- **Task goal**
Can you copy out every line of the records below word for word, keeping each line and its order unchanged?

===== Dataset entries

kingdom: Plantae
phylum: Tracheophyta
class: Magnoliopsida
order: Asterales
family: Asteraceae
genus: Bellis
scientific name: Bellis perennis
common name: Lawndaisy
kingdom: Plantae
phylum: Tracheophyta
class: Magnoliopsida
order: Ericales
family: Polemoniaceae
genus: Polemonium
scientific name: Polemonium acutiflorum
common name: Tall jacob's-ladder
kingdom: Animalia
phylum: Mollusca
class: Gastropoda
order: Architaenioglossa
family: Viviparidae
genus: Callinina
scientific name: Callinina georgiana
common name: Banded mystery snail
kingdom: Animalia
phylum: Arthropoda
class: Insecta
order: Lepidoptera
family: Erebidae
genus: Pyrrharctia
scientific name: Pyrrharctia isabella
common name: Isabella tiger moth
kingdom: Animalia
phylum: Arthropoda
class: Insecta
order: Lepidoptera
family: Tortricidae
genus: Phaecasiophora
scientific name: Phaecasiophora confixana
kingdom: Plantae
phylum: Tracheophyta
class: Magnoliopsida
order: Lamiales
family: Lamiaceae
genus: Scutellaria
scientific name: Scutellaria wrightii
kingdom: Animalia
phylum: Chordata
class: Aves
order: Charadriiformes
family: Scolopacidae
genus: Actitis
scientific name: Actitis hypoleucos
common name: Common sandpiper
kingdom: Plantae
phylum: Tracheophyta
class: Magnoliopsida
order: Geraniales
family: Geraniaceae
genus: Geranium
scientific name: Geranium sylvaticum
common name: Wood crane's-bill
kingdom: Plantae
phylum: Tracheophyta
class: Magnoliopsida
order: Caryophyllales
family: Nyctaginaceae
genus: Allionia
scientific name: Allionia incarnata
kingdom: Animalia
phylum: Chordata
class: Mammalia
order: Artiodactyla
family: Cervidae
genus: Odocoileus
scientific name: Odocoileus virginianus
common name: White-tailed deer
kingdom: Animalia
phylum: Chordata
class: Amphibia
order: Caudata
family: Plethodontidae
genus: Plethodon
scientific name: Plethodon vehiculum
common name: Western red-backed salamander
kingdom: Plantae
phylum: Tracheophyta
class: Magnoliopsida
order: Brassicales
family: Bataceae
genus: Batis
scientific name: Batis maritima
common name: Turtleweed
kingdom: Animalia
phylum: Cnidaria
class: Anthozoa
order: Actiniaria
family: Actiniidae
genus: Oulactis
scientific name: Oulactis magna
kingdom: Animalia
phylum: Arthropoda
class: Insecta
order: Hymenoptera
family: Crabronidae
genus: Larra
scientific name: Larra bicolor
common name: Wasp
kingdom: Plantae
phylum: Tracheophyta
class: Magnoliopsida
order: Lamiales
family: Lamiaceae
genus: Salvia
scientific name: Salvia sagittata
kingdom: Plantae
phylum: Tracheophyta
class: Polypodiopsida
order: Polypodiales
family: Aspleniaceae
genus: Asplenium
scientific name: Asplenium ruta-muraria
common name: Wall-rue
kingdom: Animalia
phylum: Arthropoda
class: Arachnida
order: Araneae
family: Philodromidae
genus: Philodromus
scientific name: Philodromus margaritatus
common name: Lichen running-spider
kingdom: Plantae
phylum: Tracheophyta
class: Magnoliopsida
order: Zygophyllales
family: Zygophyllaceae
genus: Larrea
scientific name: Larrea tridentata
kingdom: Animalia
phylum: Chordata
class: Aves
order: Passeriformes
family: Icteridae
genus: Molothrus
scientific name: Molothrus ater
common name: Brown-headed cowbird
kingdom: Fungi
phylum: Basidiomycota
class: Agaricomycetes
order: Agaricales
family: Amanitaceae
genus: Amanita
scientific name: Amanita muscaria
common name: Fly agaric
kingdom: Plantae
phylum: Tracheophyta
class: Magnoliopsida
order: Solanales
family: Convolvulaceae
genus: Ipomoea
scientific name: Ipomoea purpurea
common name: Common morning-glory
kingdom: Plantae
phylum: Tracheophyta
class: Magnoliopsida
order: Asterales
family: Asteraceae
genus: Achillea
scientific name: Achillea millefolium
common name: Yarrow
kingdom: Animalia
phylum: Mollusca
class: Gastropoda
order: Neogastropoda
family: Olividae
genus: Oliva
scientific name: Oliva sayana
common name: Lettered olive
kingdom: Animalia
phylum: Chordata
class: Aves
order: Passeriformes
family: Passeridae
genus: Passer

==========

- **In response**
kingdom: Plantae
phylum: Tracheophyta
class: Magnoliopsida
order: Asterales
family: Asteraceae
genus: Bellis
scientific name: Bellis perennis
common name: Lawndaisy
kingdom: Plantae
phylum: Tracheophyta
class: Magnoliopsida
order: Ericales
family: Polemoniaceae
genus: Polemonium
scientific name: Polemonium acutiflorum
common name: Tall jacob's-ladder
kingdom: Animalia
phylum: Mollusca
class: Gastropoda
order: Architaenioglossa
family: Viviparidae
genus: Callinina
scientific name: Callinina georgiana
common name: Banded mystery snail
kingdom: Animalia
phylum: Arthropoda
class: Insecta
order: Lepidoptera
family: Erebidae
genus: Pyrrharctia
scientific name: Pyrrharctia isabella
common name: Isabella tiger moth
kingdom: Animalia
phylum: Arthropoda
class: Insecta
order: Lepidoptera
family: Tortricidae
genus: Phaecasiophora
scientific name: Phaecasiophora confixana
kingdom: Plantae
phylum: Tracheophyta
class: Magnoliopsida
order: Lamiales
family: Lamiaceae
genus: Scutellaria
scientific name: Scutellaria wrightii
kingdom: Animalia
phylum: Chordata
class: Aves
order: Charadriiformes
family: Scolopacidae
genus: Actitis
scientific name: Actitis hypoleucos
common name: Common sandpiper
kingdom: Plantae
phylum: Tracheophyta
class: Magnoliopsida
order: Geraniales
family: Geraniaceae
genus: Geranium
scientific name: Geranium sylvaticum
common name: Wood crane's-bill
kingdom: Plantae
phylum: Tracheophyta
class: Magnoliopsida
order: Caryophyllales
family: Nyctaginaceae
genus: Allionia
scientific name: Allionia incarnata
kingdom: Animalia
phylum: Chordata
class: Mammalia
order: Artiodactyla
family: Cervidae
genus: Odocoileus
scientific name: Odocoileus virginianus
common name: White-tailed deer
kingdom: Animalia
phylum: Chordata
class: Amphibia
order: Caudata
family: Plethodontidae
genus: Plethodon
scientific name: Plethodon vehiculum
common name: Western red-backed salamander
kingdom: Plantae
phylum: Tracheophyta
class: Magnoliopsida
order: Brassicales
family: Bataceae
genus: Batis
scientific name: Batis maritima
common name: Turtleweed
kingdom: Animalia
phylum: Cnidaria
class: Anthozoa
order: Actiniaria
family: Actiniidae
genus: Oulactis
scientific name: Oulactis magna
kingdom: Animalia
phylum: Arthropoda
class: Insecta
order: Hymenoptera
family: Crabronidae
genus: Larra
scientific name: Larra bicolor
common name: Wasp
kingdom: Plantae
phylum: Tracheophyta
class: Magnoliopsida
order: Lamiales
family: Lamiaceae
genus: Salvia
scientific name: Salvia sagittata
kingdom: Plantae
phylum: Tracheophyta
class: Polypodiopsida
order: Polypodiales
family: Aspleniaceae
genus: Asplenium
scientific name: Asplenium ruta-muraria
common name: Wall-rue
kingdom: Animalia
phylum: Arthropoda
class: Arachnida
order: Araneae
family: Philodromidae
genus: Philodromus
scientific name: Philodromus margaritatus
common name: Lichen running-spider
kingdom: Plantae
phylum: Tracheophyta
class: Magnoliopsida
order: Zygophyllales
family: Zygophyllaceae
genus: Larrea
scientific name: Larrea tridentata
kingdom: Animalia
phylum: Chordata
class: Aves
order: Passeriformes
family: Icteridae
genus: Molothrus
scientific name: Molothrus ater
common name: Brown-headed cowbird
kingdom: Fungi
phylum: Basidiomycota
class: Agaricomycetes
order: Agaricales
family: Amanitaceae
genus: Amanita
scientific name: Amanita muscaria
common name: Fly agaric
kingdom: Plantae
phylum: Tracheophyta
class: Magnoliopsida
order: Solanales
family: Convolvulaceae
genus: Ipomoea
scientific name: Ipomoea purpurea
common name: Common morning-glory
kingdom: Plantae
phylum: Tracheophyta
class: Magnoliopsida
order: Asterales
family: Asteraceae
genus: Achillea
scientific name: Achillea millefolium
common name: Yarrow
kingdom: Animalia
phylum: Mollusca
class: Gastropoda
order: Neogastropoda
family: Olividae
genus: Oliva
scientific name: Oliva sayana
common name: Lettered olive
kingdom: Animalia
phylum: Chordata
class: Aves
order: Passeriformes
family: Passeridae
genus: Passer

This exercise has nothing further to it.